◆ EXERCISE ◆
Format everything from the start of the items down to and including the line that contains "que podáis ver" as a numbered list, omitting any blank lines.

*** Opening TASK INPUT ***

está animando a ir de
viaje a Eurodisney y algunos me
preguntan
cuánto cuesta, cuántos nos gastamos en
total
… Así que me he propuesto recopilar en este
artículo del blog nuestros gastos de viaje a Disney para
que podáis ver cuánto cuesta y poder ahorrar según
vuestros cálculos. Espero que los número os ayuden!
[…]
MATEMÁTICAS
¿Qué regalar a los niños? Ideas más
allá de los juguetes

*** Closing TASK INPUT ***

◆ COMPLETED EXERCISE ◆
1. está animando a ir de
2. viaje a Eurodisney y algunos me
3. preguntan
4. cuánto cuesta, cuántos nos gastamos en
5. total
6. … Así que me he propuesto recopilar en este
7. artículo del blog nuestros gastos de viaje a Disney para
8. que podáis ver cuánto cuesta y poder ahorrar según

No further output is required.